Apparently the European Space Agency, or rather the Science Programme Committee thereof, has given the green light to a space mission called Euclid whose aim is to “map the geometry of the dark Universe”, i.e. mainly to study dark energy. Euclid is an M-class mission, pencilled in for launch in around 2019, and it is basically the result of a merger between two earlier proposals, the Dark Universe Explorer (DUNE, intended to measure effects of weak gravitational lensing) and the Spectroscopic All Sky Cosmic Explorer (SPACE, to measure wiggles in the galaxy power spectrum known as baryon acoustic oscillations); Euclid will do both of these.
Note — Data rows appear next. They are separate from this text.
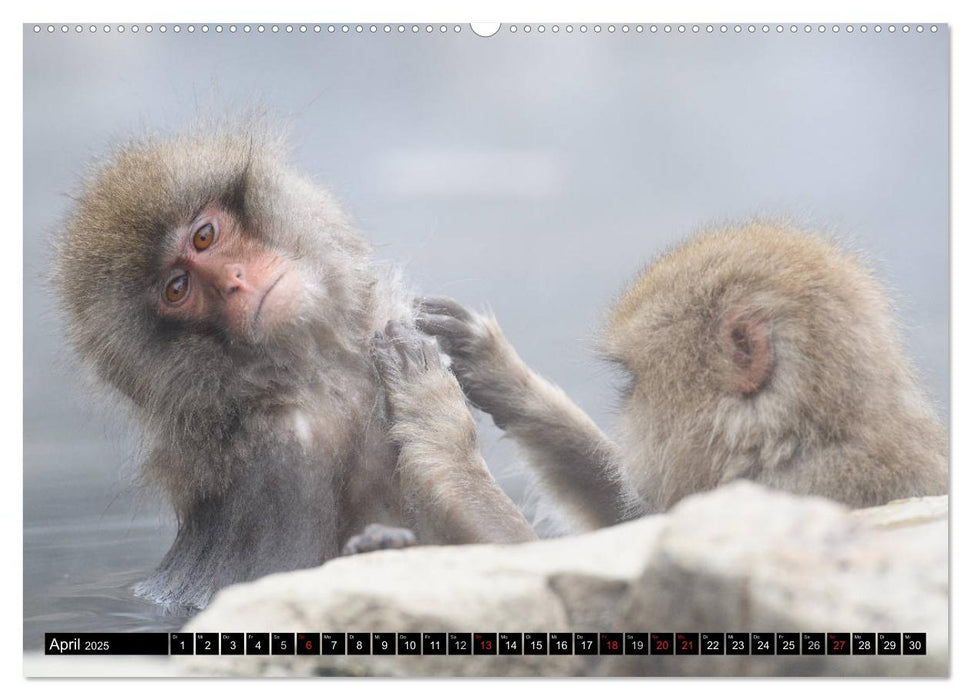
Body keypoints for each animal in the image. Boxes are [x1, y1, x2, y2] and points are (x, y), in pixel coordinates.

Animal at [52, 126, 536, 608]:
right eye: (177, 289)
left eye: (204, 237)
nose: (234, 281)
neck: (316, 377)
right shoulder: (284, 467)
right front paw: (435, 414)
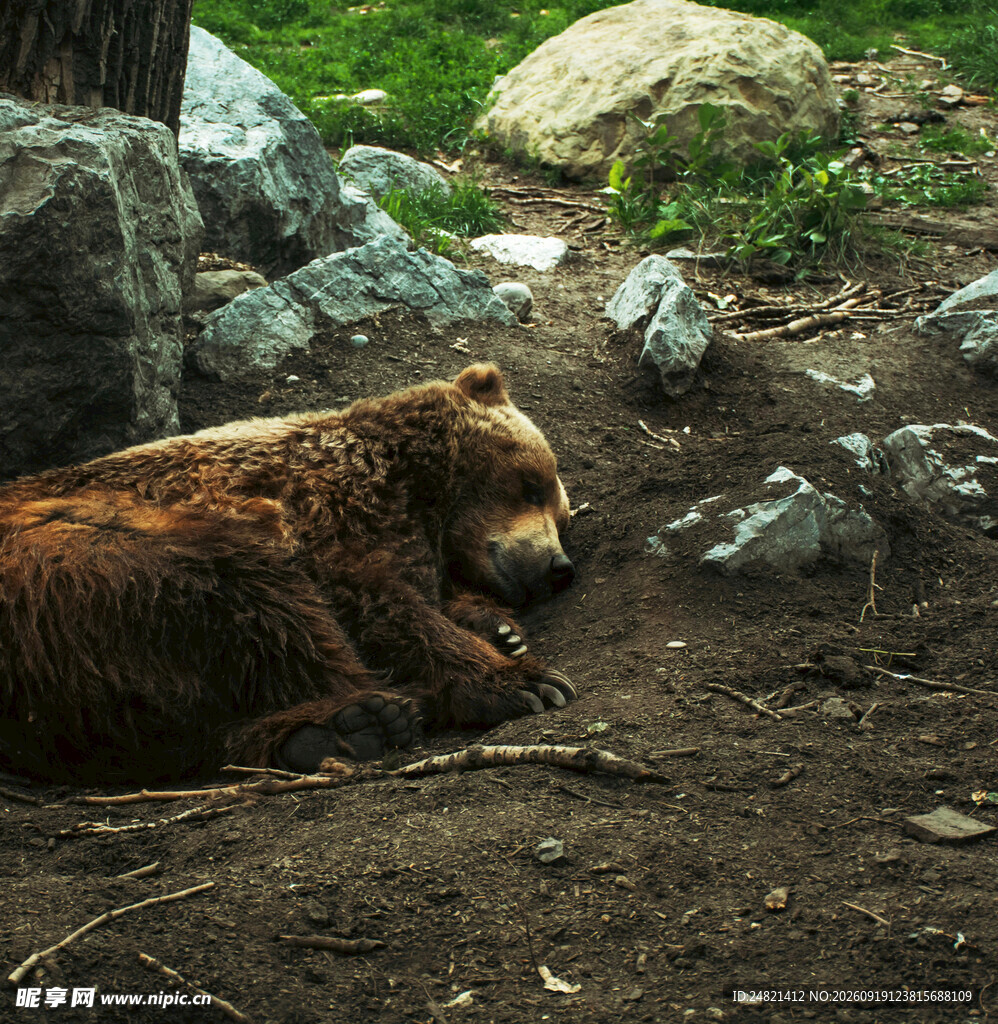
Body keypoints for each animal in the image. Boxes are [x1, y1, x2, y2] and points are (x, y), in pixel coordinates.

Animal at [0, 365, 576, 783]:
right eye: (531, 485)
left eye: (562, 517)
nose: (559, 567)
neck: (420, 489)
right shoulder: (331, 511)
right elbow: (379, 604)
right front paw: (525, 681)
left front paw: (499, 630)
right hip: (101, 552)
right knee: (258, 601)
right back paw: (363, 716)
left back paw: (333, 731)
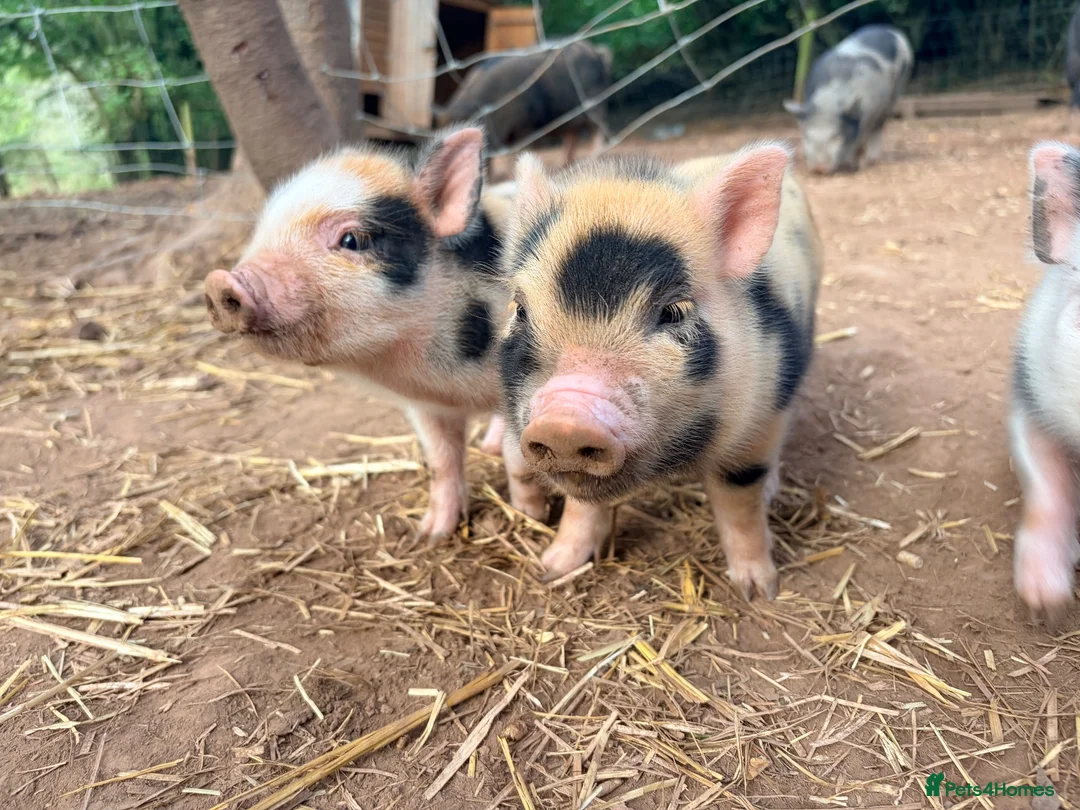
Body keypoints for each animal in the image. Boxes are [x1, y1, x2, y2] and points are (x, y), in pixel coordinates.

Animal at [203, 126, 547, 544]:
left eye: (353, 240)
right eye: (262, 232)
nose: (219, 282)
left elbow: (519, 461)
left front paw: (531, 516)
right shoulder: (427, 406)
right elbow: (441, 461)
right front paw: (430, 534)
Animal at [497, 144, 822, 597]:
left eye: (674, 311)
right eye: (521, 310)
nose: (565, 423)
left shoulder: (762, 409)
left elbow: (740, 501)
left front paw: (758, 591)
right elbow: (581, 506)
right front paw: (553, 570)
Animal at [783, 25, 913, 174]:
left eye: (836, 136)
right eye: (807, 136)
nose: (819, 168)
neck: (828, 101)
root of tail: (891, 30)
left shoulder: (868, 113)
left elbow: (860, 138)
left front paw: (854, 166)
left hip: (898, 87)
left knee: (879, 125)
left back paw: (872, 160)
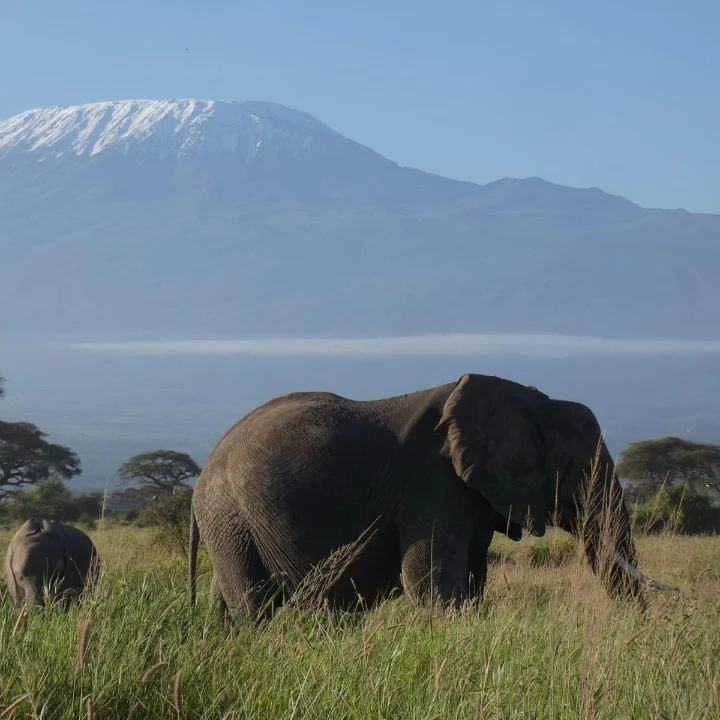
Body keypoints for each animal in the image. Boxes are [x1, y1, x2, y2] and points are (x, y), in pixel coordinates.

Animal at [190, 372, 676, 620]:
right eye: (577, 468)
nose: (637, 629)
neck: (530, 399)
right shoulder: (432, 480)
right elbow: (430, 581)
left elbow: (474, 577)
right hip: (231, 519)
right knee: (253, 603)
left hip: (229, 524)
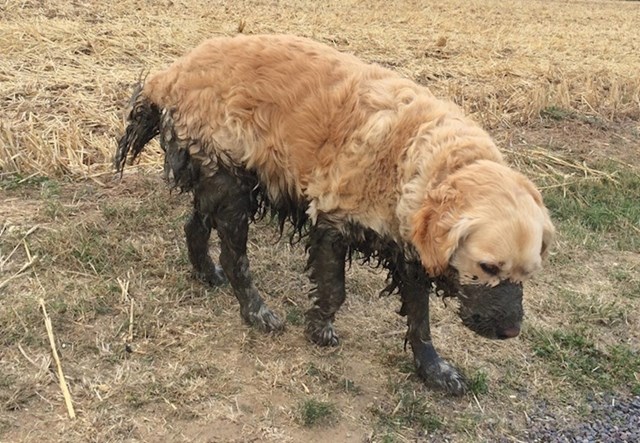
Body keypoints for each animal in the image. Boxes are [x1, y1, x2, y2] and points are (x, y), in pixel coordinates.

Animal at [116, 33, 556, 396]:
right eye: (488, 267)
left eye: (529, 273)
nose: (511, 331)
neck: (419, 157)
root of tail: (172, 72)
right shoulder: (332, 222)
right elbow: (334, 290)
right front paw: (319, 329)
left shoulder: (408, 252)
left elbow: (420, 319)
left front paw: (433, 369)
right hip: (232, 187)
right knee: (234, 256)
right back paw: (256, 311)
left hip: (218, 182)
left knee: (193, 225)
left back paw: (206, 273)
Although I’m not directly involved, as a cosmologist I’m naturally very happy to see this mission finally given approval. To be honest, I am a bit sceptical about how much light Euclid will actually shed on the nature of dark energy, as I think the real issue is a theoretical not an observational one. It will probably end up simply measuring the cosmological constant to a few extra decimal places, which is hardly the issue when the value we try to calculate theoretically is a over a hundred orders of magnitude too large! On the other hand, big projects like this do need their MacGuffin..

The big concern being voiced by my colleagues, both inside and outside the cosmological community, is whether Euclid can actually be delivered within the agreed financial envelope (around 600 million euros). I’m not an expert in the technical issues relevant to this mission, but I’m told by a number of people who are that they are sceptical that the necessary instrumental challenges can be solved without going significantly over-budget. If the cost of Euclid does get inflated, that will have severe budgetary implications for the rest of the ESA science programme; I’m sure we all hope it doesn’t turn into another JWST.

I stand ready to be slapped down by more committed Euclideans for those remarks.